═════ INPUT FOR THIS TASK ═════

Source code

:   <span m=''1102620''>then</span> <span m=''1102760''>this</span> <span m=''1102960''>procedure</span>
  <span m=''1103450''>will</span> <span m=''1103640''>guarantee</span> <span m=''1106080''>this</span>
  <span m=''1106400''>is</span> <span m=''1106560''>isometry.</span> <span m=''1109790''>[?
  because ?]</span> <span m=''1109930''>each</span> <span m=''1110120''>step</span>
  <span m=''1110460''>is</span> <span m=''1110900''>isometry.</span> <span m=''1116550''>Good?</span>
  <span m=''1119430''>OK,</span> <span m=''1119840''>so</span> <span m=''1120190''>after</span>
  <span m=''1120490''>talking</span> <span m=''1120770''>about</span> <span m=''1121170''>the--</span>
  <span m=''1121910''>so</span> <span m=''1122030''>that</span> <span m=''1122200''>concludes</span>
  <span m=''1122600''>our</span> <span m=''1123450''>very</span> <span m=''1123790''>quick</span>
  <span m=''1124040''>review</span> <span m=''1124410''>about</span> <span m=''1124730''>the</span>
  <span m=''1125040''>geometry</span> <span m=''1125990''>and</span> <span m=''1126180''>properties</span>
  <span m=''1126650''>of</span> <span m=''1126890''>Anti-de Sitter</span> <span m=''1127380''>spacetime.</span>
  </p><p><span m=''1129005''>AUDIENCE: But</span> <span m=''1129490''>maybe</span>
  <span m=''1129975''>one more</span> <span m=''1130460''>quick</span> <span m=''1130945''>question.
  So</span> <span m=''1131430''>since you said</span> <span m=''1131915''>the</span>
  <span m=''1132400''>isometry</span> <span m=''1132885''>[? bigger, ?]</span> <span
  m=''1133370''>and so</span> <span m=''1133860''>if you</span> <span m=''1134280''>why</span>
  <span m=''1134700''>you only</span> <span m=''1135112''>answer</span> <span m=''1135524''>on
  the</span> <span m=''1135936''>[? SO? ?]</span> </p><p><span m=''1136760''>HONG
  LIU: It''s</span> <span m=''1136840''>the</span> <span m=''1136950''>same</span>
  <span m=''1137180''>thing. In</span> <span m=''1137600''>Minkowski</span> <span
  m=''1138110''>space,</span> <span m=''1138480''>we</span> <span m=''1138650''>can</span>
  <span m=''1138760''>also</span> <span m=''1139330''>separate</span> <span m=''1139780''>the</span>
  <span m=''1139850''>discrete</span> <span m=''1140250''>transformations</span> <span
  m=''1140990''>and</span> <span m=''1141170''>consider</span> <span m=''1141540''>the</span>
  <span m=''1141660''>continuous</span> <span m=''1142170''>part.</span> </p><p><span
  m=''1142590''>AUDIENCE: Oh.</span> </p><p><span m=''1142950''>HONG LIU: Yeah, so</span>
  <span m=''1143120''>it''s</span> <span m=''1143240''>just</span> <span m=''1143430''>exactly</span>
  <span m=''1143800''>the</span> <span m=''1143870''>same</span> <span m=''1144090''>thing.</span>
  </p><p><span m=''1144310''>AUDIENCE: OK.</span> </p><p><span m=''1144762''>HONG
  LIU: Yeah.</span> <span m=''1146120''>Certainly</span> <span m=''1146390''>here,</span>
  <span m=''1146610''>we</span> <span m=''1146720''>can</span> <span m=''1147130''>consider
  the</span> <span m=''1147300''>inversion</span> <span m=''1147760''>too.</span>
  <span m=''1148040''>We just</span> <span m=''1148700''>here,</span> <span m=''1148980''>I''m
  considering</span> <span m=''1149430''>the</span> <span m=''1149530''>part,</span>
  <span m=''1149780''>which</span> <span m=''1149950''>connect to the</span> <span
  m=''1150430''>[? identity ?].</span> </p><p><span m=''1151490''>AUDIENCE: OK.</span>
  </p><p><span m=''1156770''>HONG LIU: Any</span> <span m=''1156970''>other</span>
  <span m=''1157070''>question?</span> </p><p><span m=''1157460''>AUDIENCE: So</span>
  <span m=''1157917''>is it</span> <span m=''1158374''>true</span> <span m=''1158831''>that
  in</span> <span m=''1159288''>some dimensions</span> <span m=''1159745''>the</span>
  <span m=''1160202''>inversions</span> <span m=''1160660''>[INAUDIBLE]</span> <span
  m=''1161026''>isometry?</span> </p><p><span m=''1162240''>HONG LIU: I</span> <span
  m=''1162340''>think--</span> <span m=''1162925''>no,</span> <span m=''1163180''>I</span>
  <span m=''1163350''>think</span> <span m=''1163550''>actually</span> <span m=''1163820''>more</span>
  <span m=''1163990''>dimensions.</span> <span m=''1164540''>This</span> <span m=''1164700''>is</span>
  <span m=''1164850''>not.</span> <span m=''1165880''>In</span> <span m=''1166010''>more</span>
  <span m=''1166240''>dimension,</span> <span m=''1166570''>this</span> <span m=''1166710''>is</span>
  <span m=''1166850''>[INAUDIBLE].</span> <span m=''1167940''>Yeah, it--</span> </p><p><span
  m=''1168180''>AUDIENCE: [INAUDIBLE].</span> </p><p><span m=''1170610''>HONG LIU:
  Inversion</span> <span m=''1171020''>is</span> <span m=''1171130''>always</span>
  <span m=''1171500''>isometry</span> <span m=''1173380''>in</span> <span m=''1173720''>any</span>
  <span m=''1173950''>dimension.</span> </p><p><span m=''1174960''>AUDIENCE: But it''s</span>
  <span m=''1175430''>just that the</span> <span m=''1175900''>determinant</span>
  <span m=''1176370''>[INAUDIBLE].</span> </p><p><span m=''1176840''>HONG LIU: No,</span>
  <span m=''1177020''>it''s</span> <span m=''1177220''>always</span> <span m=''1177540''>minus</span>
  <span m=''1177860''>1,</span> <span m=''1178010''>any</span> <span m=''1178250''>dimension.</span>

═════

Print the source text of every row above, keeping each character, space and line break unchanged.

Source code

:   <span m=''1102620''>then</span> <span m=''1102760''>this</span> <span m=''1102960''>procedure</span>
  <span m=''1103450''>will</span> <span m=''1103640''>guarantee</span> <span m=''1106080''>this</span>
  <span m=''1106400''>is</span> <span m=''1106560''>isometry.</span> <span m=''1109790''>[?
  because ?]</span> <span m=''1109930''>each</span> <span m=''1110120''>step</span>
  <span m=''1110460''>is</span> <span m=''1110900''>isometry.</span> <span m=''1116550''>Good?</span>
  <span m=''1119430''>OK,</span> <span m=''1119840''>so</span> <span m=''1120190''>after</span>
  <span m=''1120490''>talking</span> <span m=''1120770''>about</span> <span m=''1121170''>the--</span>
  <span m=''1121910''>so</span> <span m=''1122030''>that</span> <span m=''1122200''>concludes</span>
  <span m=''1122600''>our</span> <span m=''1123450''>very</span> <span m=''1123790''>quick</span>
  <span m=''1124040''>review</span> <span m=''1124410''>about</span> <span m=''1124730''>the</span>
  <span m=''1125040''>geometry</span> <span m=''1125990''>and</span> <span m=''1126180''>properties</span>
  <span m=''1126650''>of</span> <span m=''1126890''>Anti-de Sitter</span> <span m=''1127380''>spacetime.</span>
  </p><p><span m=''1129005''>AUDIENCE: But</span> <span m=''1129490''>maybe</span>
  <span m=''1129975''>one more</span> <span m=''1130460''>quick</span> <span m=''1130945''>question.
  So</span> <span m=''1131430''>since you said</span> <span m=''1131915''>the</span>
  <span m=''1132400''>isometry</span> <span m=''1132885''>[? bigger, ?]</span> <span
  m=''1133370''>and so</span> <span m=''1133860''>if you</span> <span m=''1134280''>why</span>
  <span m=''1134700''>you only</span> <span m=''1135112''>answer</span> <span m=''1135524''>on
  the</span> <span m=''1135936''>[? SO? ?]</span> </p><p><span m=''1136760''>HONG
  LIU: It''s</span> <span m=''1136840''>the</span> <span m=''1136950''>same</span>
  <span m=''1137180''>thing. In</span> <span m=''1137600''>Minkowski</span> <span
  m=''1138110''>space,</span> <span m=''1138480''>we</span> <span m=''1138650''>can</span>
  <span m=''1138760''>also</span> <span m=''1139330''>separate</span> <span m=''1139780''>the</span>
  <span m=''1139850''>discrete</span> <span m=''1140250''>transformations</span> <span
  m=''1140990''>and</span> <span m=''1141170''>consider</span> <span m=''1141540''>the</span>
  <span m=''1141660''>continuous</span> <span m=''1142170''>part.</span> </p><p><span
  m=''1142590''>AUDIENCE: Oh.</span> </p><p><span m=''1142950''>HONG LIU: Yeah, so</span>
  <span m=''1143120''>it''s</span> <span m=''1143240''>just</span> <span m=''1143430''>exactly</span>
  <span m=''1143800''>the</span> <span m=''1143870''>same</span> <span m=''1144090''>thing.</span>
  </p><p><span m=''1144310''>AUDIENCE: OK.</span> </p><p><span m=''1144762''>HONG
  LIU: Yeah.</span> <span m=''1146120''>Certainly</span> <span m=''1146390''>here,</span>
  <span m=''1146610''>we</span> <span m=''1146720''>can</span> <span m=''1147130''>consider
  the</span> <span m=''1147300''>inversion</span> <span m=''1147760''>too.</span>
  <span m=''1148040''>We just</span> <span m=''1148700''>here,</span> <span m=''1148980''>I''m
  considering</span> <span m=''1149430''>the</span> <span m=''1149530''>part,</span>
  <span m=''1149780''>which</span> <span m=''1149950''>connect to the</span> <span
  m=''1150430''>[? identity ?].</span> </p><p><span m=''1151490''>AUDIENCE: OK.</span>
  </p><p><span m=''1156770''>HONG LIU: Any</span> <span m=''1156970''>other</span>
  <span m=''1157070''>question?</span> </p><p><span m=''1157460''>AUDIENCE: So</span>
  <span m=''1157917''>is it</span> <span m=''1158374''>true</span> <span m=''1158831''>that
  in</span> <span m=''1159288''>some dimensions</span> <span m=''1159745''>the</span>
  <span m=''1160202''>inversions</span> <span m=''1160660''>[INAUDIBLE]</span> <span
  m=''1161026''>isometry?</span> </p><p><span m=''1162240''>HONG LIU: I</span> <span
  m=''1162340''>think--</span> <span m=''1162925''>no,</span> <span m=''1163180''>I</span>
  <span m=''1163350''>think</span> <span m=''1163550''>actually</span> <span m=''1163820''>more</span>
  <span m=''1163990''>dimensions.</span> <span m=''1164540''>This</span> <span m=''1164700''>is</span>
  <span m=''1164850''>not.</span> <span m=''1165880''>In</span> <span m=''1166010''>more</span>
  <span m=''1166240''>dimension,</span> <span m=''1166570''>this</span> <span m=''1166710''>is</span>
  <span m=''1166850''>[INAUDIBLE].</span> <span m=''1167940''>Yeah, it--</span> </p><p><span
  m=''1168180''>AUDIENCE: [INAUDIBLE].</span> </p><p><span m=''1170610''>HONG LIU:
  Inversion</span> <span m=''1171020''>is</span> <span m=''1171130''>always</span>
  <span m=''1171500''>isometry</span> <span m=''1173380''>in</span> <span m=''1173720''>any</span>
  <span m=''1173950''>dimension.</span> </p><p><span m=''1174960''>AUDIENCE: But it''s</span>
  <span m=''1175430''>just that the</span> <span m=''1175900''>determinant</span>
  <span m=''1176370''>[INAUDIBLE].</span> </p><p><span m=''1176840''>HONG LIU: No,</span>
  <span m=''1177020''>it''s</span> <span m=''1177220''>always</span> <span m=''1177540''>minus</span>
  <span m=''1177860''>1,</span> <span m=''1178010''>any</span> <span m=''1178250''>dimension.</span>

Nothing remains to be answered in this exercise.